Martes, 29 de enero de 2008 | Hoy
Por Italo Svevo
Estando lejos de Joyce es imposible tener noticias suyas. El defiende su soledad, es decir, su trabajo, con una inercia absolutamente eficaz. Seguro estoy de haberlo molestado sólo cuando tuve que pedirle ayuda y cuando toqué el timbre de su puerta. Como buen inglés que no querría ser, hasta es capaz de enviar una tarjeta de fin de año, esfuerzo que sirve para perdonarle las enormes negligencias acumuladas en los 365 días pasados y las que se acumularán en los 365 sucesivos. Creí despertarlo enviándole una conferencia que preparé sobre él y anunciándole que luego comenzaría a estudiar Ulises. No resultó. No conseguí elogios ni críticas a la conferencia, ni tampoco me alentó en el estudio que pensaba emprender. No me sentó muy bien que digamos, hasta que recibí un consejo, ni esperado ni solicitado, que podía servir para la difusión de mi obra en Alemania.
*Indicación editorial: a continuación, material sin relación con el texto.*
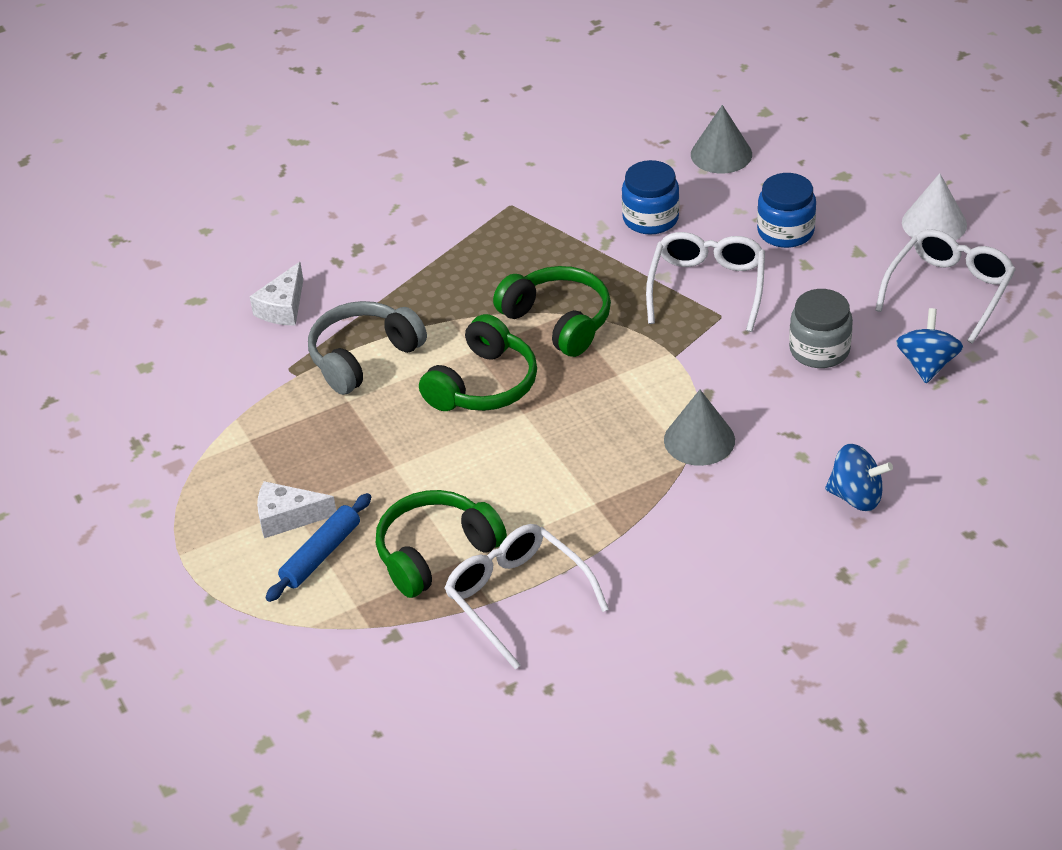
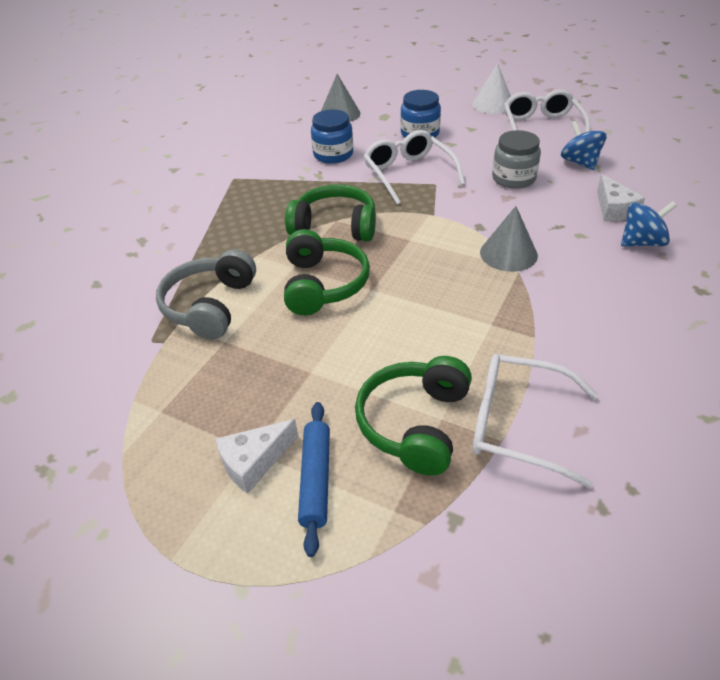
camera: 35 degrees left, 0 degrees up
white cheese [250,262,303,326] -> white cheese moved to [597,174,645,221]

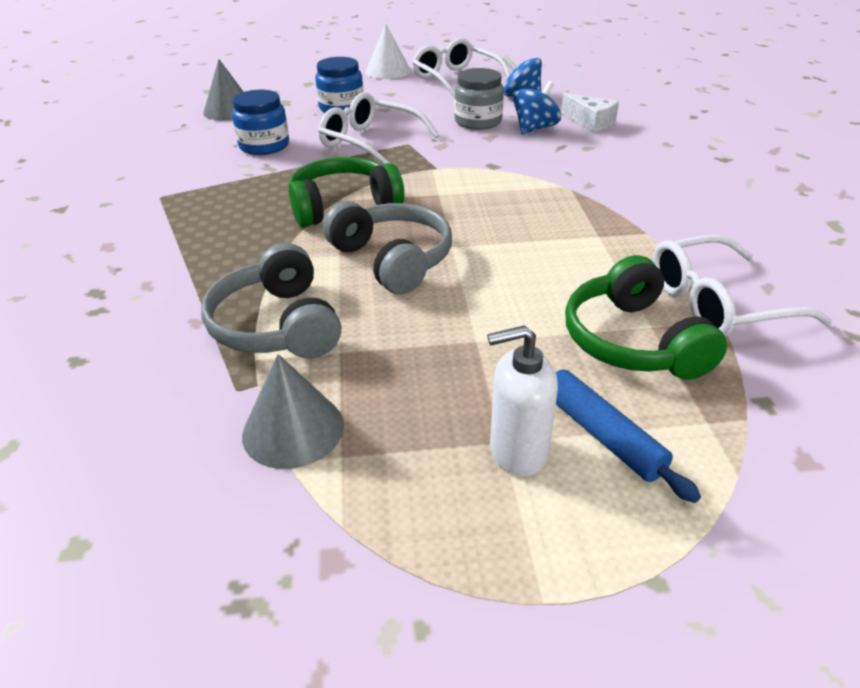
camera: 35 degrees left, 5 degrees down
white cheese [215,419,298,494] -> white soap dispenser [487,325,558,476]
green headphones [284,229,370,315] -> grey headphones [323,201,452,294]
grey cone [480,206,538,272] -> grey cone moved to [242,354,344,469]
blue spinning top [621,201,677,247] -> blue spinning top moved to [513,81,561,134]

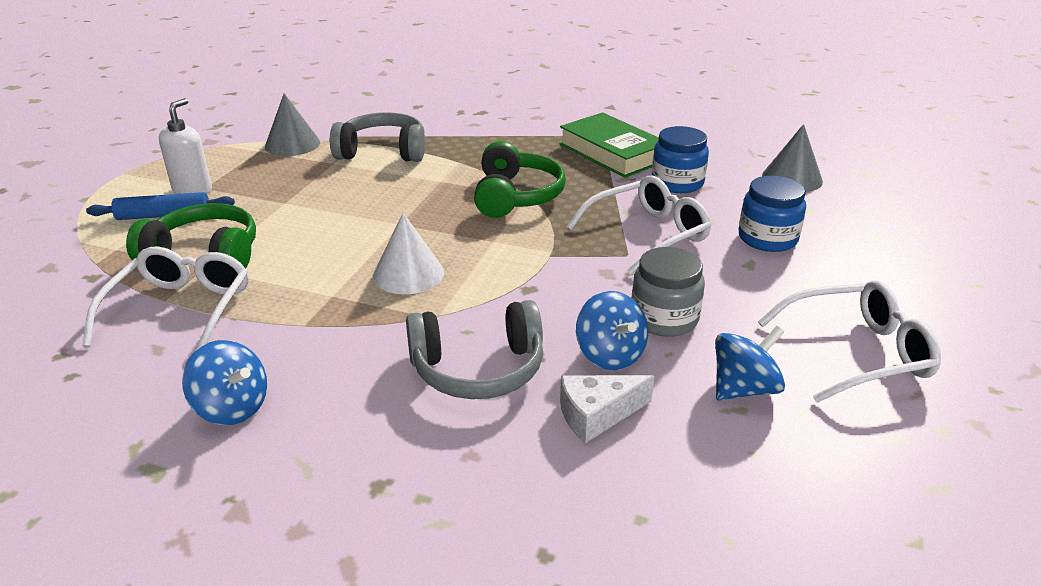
camera: 115 degrees right, 5 degrees down
grey headphones [323,201,452,294] -> grey headphones moved to [406,300,543,399]
white cone [366,24,411,79] -> white cone moved to [373,213,444,294]
none -> blue spinning top [182,340,267,425]
none -> green book [559,112,659,178]

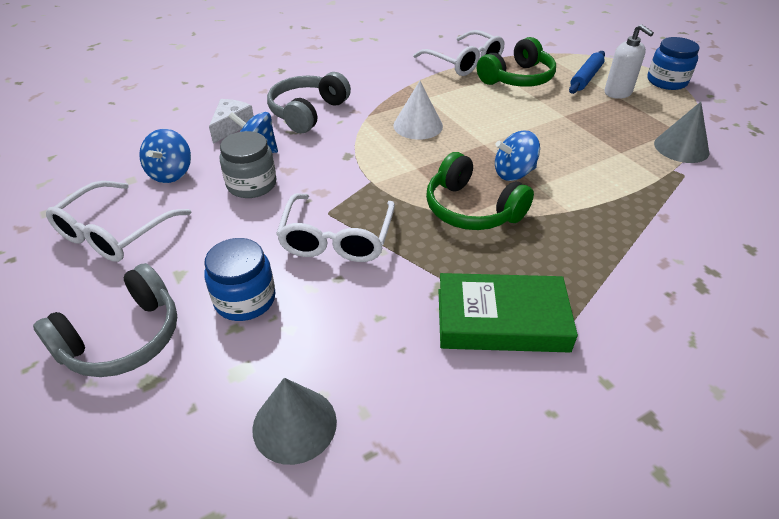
camera: 130 degrees right, 10 degrees up
blue spinning top [182,340,267,425] -> blue spinning top moved to [495,131,540,181]
grey headphones [330,112,425,162] -> grey headphones moved to [33,263,177,377]
blue jar [652,126,709,193] -> blue jar moved to [647,37,700,90]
Sin embargo, al llegar a París, me dirigí resueltamente al timbre del Square Robiac, decidido pero un poco tímido. Aunque mucho más joven que yo, obligado por las circunstancias, siempre me acerco a él con el respeto del más joven. Pero esta vez me sentía seguro, segurísimo, pues había mantenido mi promesa y me había ocupado de su gran poema, todos cuyos meandros y fisuras yo conocía. Sabía verlo por dentro. Conocía ya cada personaje y a todos los quería: Stephen, Bloom y Simon, el inglés de los sueños cinegéticos, y también al ciudadano furibundo, y, sobre todo, a la mujer de Bloom. Vivía su forma variada y compleja. Ya no me asombraba de que cada una de aquellas dieciocho horas encerrase un mundo en sí. Además, tenía que hacer preguntas. Quería sorprender al autor con un poco de malicia. Por ejemplo, en el famoso coloquio entre Bloom y Stephen, el elemento agua es estudiado en todas sus manifestaciones: mar, río, lago o estanque. Y los analiza como químico, como físico, como geógrafo. Ahora quería saber por qué el autor no lo había contemplado en la forma modesta, aunque importante, de lágrima humana. Todo lector un poco literato hace de una novela la suya propia. Y en ese momento Joyce tenía tantos lectores en todo el mundo y tantas comunicaciones sorprendentes, que era difícil –-aunque no imposible– sorprenderlo.
Pero la sorpresa me la llevé yo. Para Joyce, Ulises ha dejado de existir. Es consciente de haber hecho todo cuanto era posible por él y ahora éste debe arreglárselas solo en el mundo que se le ha abierto en toda su inmensidad. El autor podía recordarlo, pero sólo para eliminarlo en forma inmediata de su mente, dirigida ya hacia cosas muy diferentes.